Ruby 1.9 integration

A variety of commits continue the drive towards Ruby 1.9 and minitest compatibility. This should ensure that Rails 2.3 is ready to handle the latest Ruby underpinnings when it’s released. Those on the bleeding edge at the moment need to beware, though: one of the changes in edge Rails depends on a ruby-core patch that hasn’t yet been applied there. You’ll also (temporarily) need to pick up Jeremy Kemper’s fork of Mocha for MiniTest compatability as required by this commit .
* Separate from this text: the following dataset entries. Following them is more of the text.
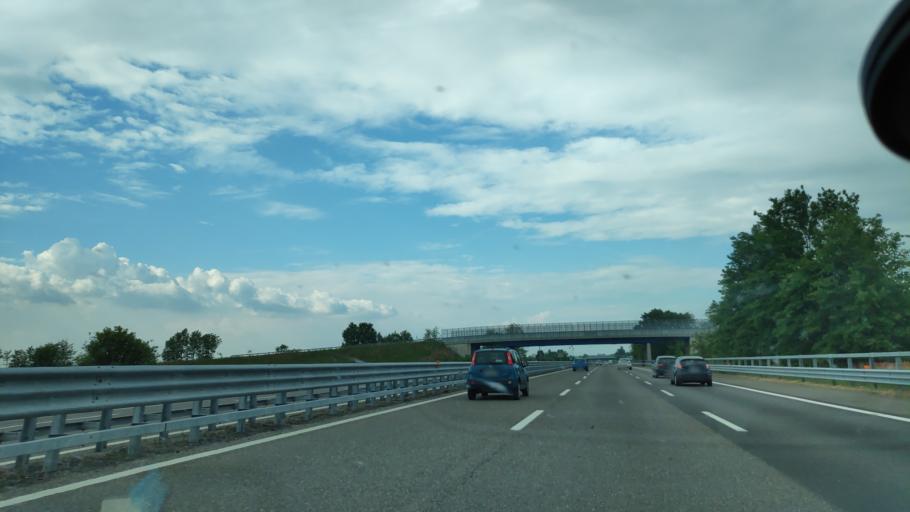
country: IT
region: Lombardy
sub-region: Provincia di Pavia
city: Pieve Albignola
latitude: 45.1362
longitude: 8.9842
Faster boot time in development mode with lazy loading/autoload

Jeremy Kemper and Josh Peek have been doing a ton of work on making sure that bits of Rails (and its dependencies) are only brought into memory when they’re actually needed. Check out the commits from November 23 for a bunch of lazy-loading changes. The core frameworks – Active Support, Active Record, Action Controller, Action Mailer and Action View – are now using autoload to lazy-load their individual classes. This work should help keep the memory footprint down and improve overall Rails performance. commit commit commit commit commit

Misc

You can specify using the new preload_frameworks option whether the core libraries should be autoloaded at startup. This defaults to false so that Rails autoloads itself piece-by-piece, but there are some circumstances where you still need to bring in everything at once – Passenger and JRuby both want to see all of Rails loaded together. commit

Asset hosts get more flexible in edge Rails with the ability to declare an asset host as a specific object that responds to a call. DHH has supplied a sample project, asset-hosting-with-minimum-ssl , that demonstrates one good use for this functionality. commit

You can now configure the location of the helpers folder for a Rails application by setting ActionController::Base.helpers_dir. This will be a boon in some unusual circumstances – the original use case is for building a Rails application that encourages extension via plugin rather than by altering the application itself. commit

Token generation for CSRF protection has been simplified; now Rails uses a simple random string generated by ActiveSupport::SecureRandom rather than mucking around with session IDs. As a result, the :digest and :secret options to protect_from_forgery are deprecated and have no effect on edge. commit

While we’re on the subject of secrets, some people will find novel uses for ActiveSupport::MessageEncryptor, which provides a simple way to encrypt information for storage in an untrusted location (like cookies). commit

Active Support’s from_xml no longer depends on XmlSimple. Instead, Rails now includes its own XmlMini implementation, with just the functionality that it requires. This lets Rails dispense with the bundled copy of XmlSimple that it’s been carting around. commit commit

As you probably recall, last week’s improvements included the renaming of application.rb to application_controller.rb. This week there’s a new rake task, rake rails:update:application_controller to do this automatically for you – and it will be run as part of the normal rake rails:update process. commit

Good news if you’re using ActiveSupport::OrderedHash: it now implements each_key and each_value. commit

One more bit of core Rails is open to I18n: the units used by number_to_human_size. If you’re maintaining a translation file, you need to add the storage_units: [Bytes, KB, MB, GB, TB] to your translations. commit

Support for Rails components – which were famously called “a shining example of what happens when eagerness overtakes prudence” in Agile Web Development With Rails – is finally gone. If a couple of years of warning about this deprecation wasn’t enough for you, then it’s time to find an alternate solution at last. commit

Various files in /public that deal with CGI and FCGI dispatching are no longer generated in every Rails application by default (you can still get them if you need them by adding --with-dispatches when you run the rails command, or add them later with rake rails:generate_dispatchers). commit commit

Just a reminder: I’m not providing pointers to every single commit here, just trying to highlight things. This week’s edge changes actually included 136 commits from a wide variety of contributors.